2. Prairie kingsnake

Prairie king snake image by Peter Paplanus via Flickr | CC BY 2.0

Scientific name: Lampropeltis calligaster

Also called the yellow-bellied kingsnake, the prairie kingsnake is only found in areas of western Kentucky, where it prefers open grassland near permanent water sources. It grows to a bit over three feet in length and looks much like the rat snakes with which it shares it’s habitat.

They prefer to stay out of sight as much as possible, so to find one you’ll have to start flipping over rocks and old logs. Just be careful- they’re not the only snake that likes to hide in those places!

T​his species is unique among kingsnakes, in that it eats primarily rodents and lizards, instead of snakes. If they feel threatened, they will rattle their tail. In the dry leaf litter and grass of their typical habitat, this can sound just like a real rattlesnake.

If you try to handle one in the wild, it’s probably going to bite you- often several times. Since they’re non-venomous, there’s no danger. But they do have a mouth full of very sharp teeth, so those bites can hurt.


3. E​astern milksnake

Eastern milksnake image by Peter Paplanus via Flickr | CC BY 2.0

Scientific name: Lampropeltis triangulum 

T​he eastern milk snake is closely related to the scarlet kingsnake which we’ll learn about soon, but they’re very easy to tell apart. The milk snake is much bigger, with grey or cream colored scales and black and reddish brown splotches on it’s back. It’s named for the distinctive cream-colored triangular or y-shaped marking at the bas of it’s head.

M​ilk snakes can often be found in large barns, and folklore claims that their name is not because of their markings, but because they sneak into barns at night and milk the cows. This, of course, isn’t true. Instead, the reason they’re so common in barns is that barns usually have a lots of rodents, which are a milk snakes favorite prey.

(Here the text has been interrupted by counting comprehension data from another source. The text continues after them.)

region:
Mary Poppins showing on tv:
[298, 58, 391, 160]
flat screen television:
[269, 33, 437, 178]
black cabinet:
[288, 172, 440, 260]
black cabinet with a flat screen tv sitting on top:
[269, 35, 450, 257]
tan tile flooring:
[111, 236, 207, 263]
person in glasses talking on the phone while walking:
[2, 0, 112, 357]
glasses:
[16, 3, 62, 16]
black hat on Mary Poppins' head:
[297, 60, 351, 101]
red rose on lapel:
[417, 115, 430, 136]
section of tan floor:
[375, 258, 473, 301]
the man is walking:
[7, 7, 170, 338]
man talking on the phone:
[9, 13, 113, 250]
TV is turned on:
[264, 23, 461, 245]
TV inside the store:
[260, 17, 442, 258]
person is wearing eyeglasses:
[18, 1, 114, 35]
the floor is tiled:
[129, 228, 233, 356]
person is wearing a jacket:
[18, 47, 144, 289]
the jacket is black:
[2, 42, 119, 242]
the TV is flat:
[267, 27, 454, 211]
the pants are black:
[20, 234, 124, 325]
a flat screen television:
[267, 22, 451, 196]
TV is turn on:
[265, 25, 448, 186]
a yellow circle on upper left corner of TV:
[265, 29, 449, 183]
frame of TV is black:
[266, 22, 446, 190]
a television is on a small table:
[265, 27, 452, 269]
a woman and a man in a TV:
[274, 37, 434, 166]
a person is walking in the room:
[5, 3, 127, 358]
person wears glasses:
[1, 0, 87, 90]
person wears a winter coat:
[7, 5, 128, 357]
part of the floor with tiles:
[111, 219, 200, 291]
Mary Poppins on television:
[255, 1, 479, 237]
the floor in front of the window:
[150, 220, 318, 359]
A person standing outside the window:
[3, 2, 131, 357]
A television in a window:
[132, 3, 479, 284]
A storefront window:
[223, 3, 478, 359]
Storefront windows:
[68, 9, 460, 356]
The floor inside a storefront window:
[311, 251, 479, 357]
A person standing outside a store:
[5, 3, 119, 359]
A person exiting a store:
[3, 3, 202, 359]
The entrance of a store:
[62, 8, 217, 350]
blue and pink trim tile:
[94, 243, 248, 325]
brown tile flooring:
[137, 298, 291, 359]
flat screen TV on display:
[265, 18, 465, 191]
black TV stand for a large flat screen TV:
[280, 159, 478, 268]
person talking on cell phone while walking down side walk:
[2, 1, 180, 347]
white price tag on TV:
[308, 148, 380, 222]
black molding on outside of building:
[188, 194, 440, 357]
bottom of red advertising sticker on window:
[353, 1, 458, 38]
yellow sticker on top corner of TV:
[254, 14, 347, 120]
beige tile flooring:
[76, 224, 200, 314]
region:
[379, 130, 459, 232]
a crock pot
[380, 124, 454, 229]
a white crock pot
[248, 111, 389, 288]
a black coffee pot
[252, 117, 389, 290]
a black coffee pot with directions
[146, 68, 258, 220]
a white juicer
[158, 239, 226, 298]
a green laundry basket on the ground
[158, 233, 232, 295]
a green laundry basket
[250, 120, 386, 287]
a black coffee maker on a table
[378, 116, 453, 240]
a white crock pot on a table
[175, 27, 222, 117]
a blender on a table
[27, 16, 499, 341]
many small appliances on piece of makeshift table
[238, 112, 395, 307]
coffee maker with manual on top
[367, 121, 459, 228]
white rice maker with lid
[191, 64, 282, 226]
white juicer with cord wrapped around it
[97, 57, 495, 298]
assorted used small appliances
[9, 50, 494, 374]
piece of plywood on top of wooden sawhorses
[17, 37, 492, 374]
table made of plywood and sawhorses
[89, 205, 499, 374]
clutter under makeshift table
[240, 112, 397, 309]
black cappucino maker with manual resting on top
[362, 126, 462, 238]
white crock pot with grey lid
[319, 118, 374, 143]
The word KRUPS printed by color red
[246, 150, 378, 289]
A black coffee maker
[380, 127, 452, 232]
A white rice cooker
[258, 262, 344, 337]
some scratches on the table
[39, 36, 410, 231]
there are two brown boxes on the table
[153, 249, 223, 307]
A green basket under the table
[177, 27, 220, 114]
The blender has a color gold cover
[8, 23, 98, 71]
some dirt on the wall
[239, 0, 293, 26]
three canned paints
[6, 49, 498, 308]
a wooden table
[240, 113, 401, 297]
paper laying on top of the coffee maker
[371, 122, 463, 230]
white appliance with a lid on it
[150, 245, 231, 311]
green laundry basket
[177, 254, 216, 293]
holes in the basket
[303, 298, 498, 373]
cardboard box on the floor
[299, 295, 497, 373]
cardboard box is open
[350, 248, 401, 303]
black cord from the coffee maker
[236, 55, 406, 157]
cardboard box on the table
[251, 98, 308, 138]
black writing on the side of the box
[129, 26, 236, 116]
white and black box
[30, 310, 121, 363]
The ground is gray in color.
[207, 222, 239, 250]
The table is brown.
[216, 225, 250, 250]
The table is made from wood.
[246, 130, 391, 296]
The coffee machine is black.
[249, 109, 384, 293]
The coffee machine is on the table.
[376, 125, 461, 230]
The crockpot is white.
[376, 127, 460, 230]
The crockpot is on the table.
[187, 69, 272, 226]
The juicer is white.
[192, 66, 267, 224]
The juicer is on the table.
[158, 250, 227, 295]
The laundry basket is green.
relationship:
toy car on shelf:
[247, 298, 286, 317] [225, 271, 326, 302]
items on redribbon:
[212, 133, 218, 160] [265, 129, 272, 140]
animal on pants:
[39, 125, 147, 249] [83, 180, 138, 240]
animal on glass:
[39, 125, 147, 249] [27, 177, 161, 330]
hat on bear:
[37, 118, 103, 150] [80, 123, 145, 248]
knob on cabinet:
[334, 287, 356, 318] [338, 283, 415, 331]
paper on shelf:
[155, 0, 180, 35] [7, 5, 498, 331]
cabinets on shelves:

Eastern milksnakes can be found throughout the entire state in every county of Kentucky. There is 1 other type of milk snake in Kentucky, the red milksnake that we’ll learn about next.


4. Red milksnake

Red milksnake image by Peter Paplanus via Flickr | CC BY 2.0

Scientific name: Lampropeltis triangulum syspila

The red milksnake can be found in some areas of western Kentucky. Red milksnakes can reach about 3 feet in length as adults. They can be identified by their dominant red bands that are outlined with black borders, separated by tan or pale bands.

Like other members of the genus Lampropeltis, red milksnakes are constrictors. They feed on other snakes, small mammals, amphibians, and lizards. Milksnakes are comfortable in a variety of habitats including forest edges, open woodlands, prairies, grasslands, near streams or rivers, and rocky hillsides.


5. Scarlet kingsnake

source: Land Between the Lakes KY/TN via Flickr

Scientific name: Lampropeltis elapsoides

One of the most recognizable and famous species of kingsnake, is the scarlet kingsnake. It was once referred to as the scarlet milksnake, because it was thought to be a subspecies of the eastern milksnake. Its colors and appearance is very similar to the colors of the highly venomous coral snake.

Scarlet kingsnakes like to hide out underneath the leaf litter and old logs, where they ambush lizards and small snakes. You won’t likely spot one out crawling along the forest floor, and they even live underground much of the time, like the mole kingsnake. These snakes are quite rare in the state of Kentucky and have just a few isolated populations.